わが戦友(?)である道下さんの「日本の民家庭園における植物資源の維持と歴史性」の発表も、博論をベースに新たにデータも追加され、考察部分もより深みが増していました。


民家庭園という、人と自然が関わりあう現場では、どんな有用植物があるかに着目してみると、いろいろなものが見えてくるのだと感じました。そこには、人が何をよいとしているか、人が何を美しいとしているか、そういった行為や美意識には何が影響しているのかと考えてみると、きりがないかもしれませんが大変面白いですね。


瀬戸口さんの『害虫の誕生』合評会では、どの方の論点も核心をついたものばかりで、本の読み方としてかなり刺激的なものでした。


懇親会では、かなり打ち解けた感じで、教授レベルの方々と、こんな距離で、かつこんなに気さくに話せるなんて思っていなかっただけに、とても新鮮で楽しかったです。

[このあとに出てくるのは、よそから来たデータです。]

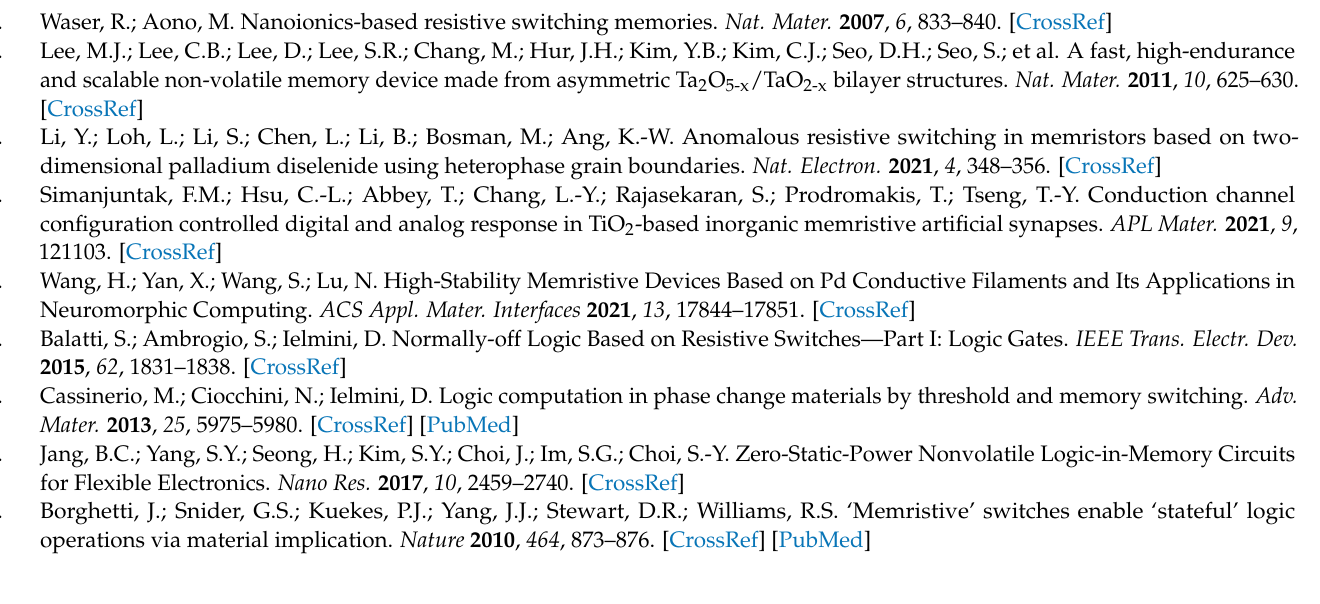
a-ITZO film; Figure S2: Linear plot of I-V characteristics of a-ITZO-selector with and without oxygen plasma treatment; Figure S3: AMF image of oxygen plasma traeted a-ITZO film with (a) 15 min and (d) 20 min at 100 W; Figure S4: Calculated SET voltage window with and without selector device as a function of array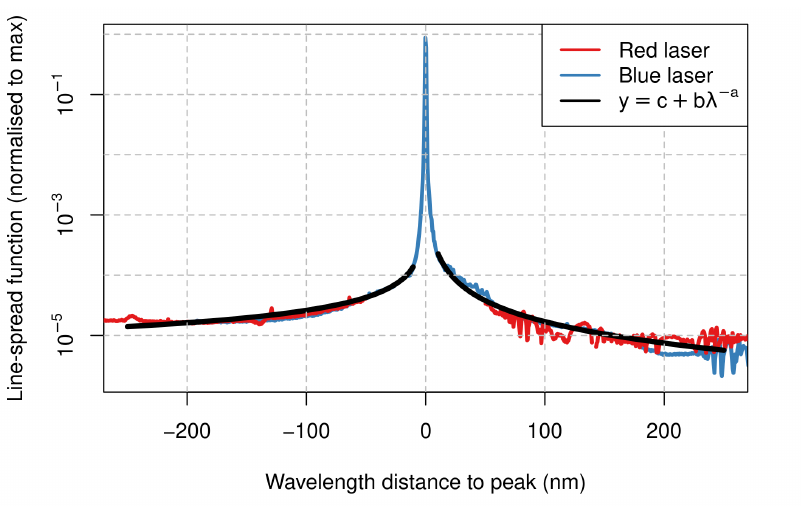
Figure 5. Line-spread function from the red and blue lasers recorded by the array spectrometer. The region close to the red laser peak ( ± 50 nm) was removed due to a double diffraction. Each tail was fitted independently using the formula in the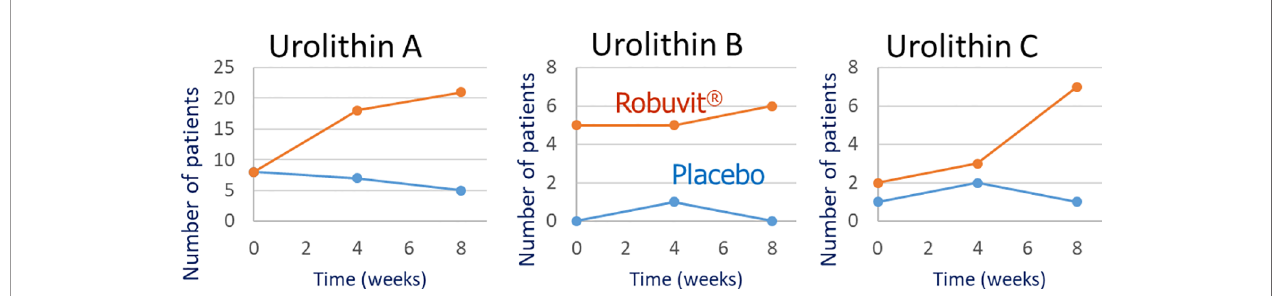
FIGURE 4 | Number of patients in the Robuvit ® and placebo group with detectable urolithin (A – C) concentrations in serum samples from baseline (t= 0) until the end of the study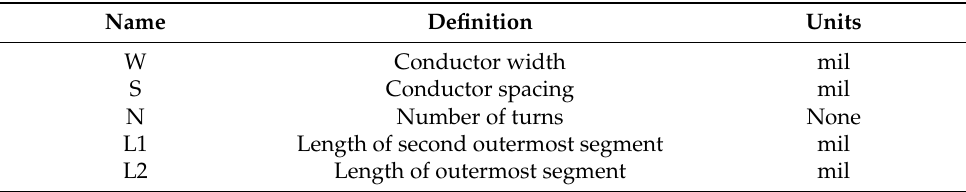
Figure 3. Geometrical layout of the planar spiral inductor. Table 1. Parameter of microstrip rectangular inductor.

やはり、自分はまがりなりにも害虫を研究し、現在も農薬について研究しているため、色々と現場のことを聞かれました。IPMやIBMの考え方はまだまだ農家には浸透していないことを実感しており、IPMといいつつも、化学農薬への依存度が高いことを伝えました。そもそも技術思想というものは、どのようにして社会に伝播していくのか、何か一般論はないものかと気になりました。

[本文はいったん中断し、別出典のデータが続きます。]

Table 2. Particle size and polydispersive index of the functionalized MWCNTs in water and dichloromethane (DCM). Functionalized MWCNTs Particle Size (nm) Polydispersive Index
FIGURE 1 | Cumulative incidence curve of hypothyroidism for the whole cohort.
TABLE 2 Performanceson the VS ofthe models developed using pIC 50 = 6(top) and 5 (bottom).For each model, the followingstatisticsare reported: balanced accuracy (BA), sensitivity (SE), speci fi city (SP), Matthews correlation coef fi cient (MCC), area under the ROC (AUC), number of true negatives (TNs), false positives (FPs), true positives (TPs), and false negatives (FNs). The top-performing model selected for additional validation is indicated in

倫理学について思っていることも述べてみました。現代の日本では、例えば、マザー・テレサのような人はでてくるのだろうか。よき行為をそれ自体としてよいものとして肯定するような社会なんだろうか。人間関係が希薄で、個人は孤立しているのではないだろうか。そういう感想を述べました。徳倫理の復権はあるのでしょうか。やはり、世の中は功利主義が一番うまくいくのでしょうか・・・ この辺はまだまだ考察していきたいところです。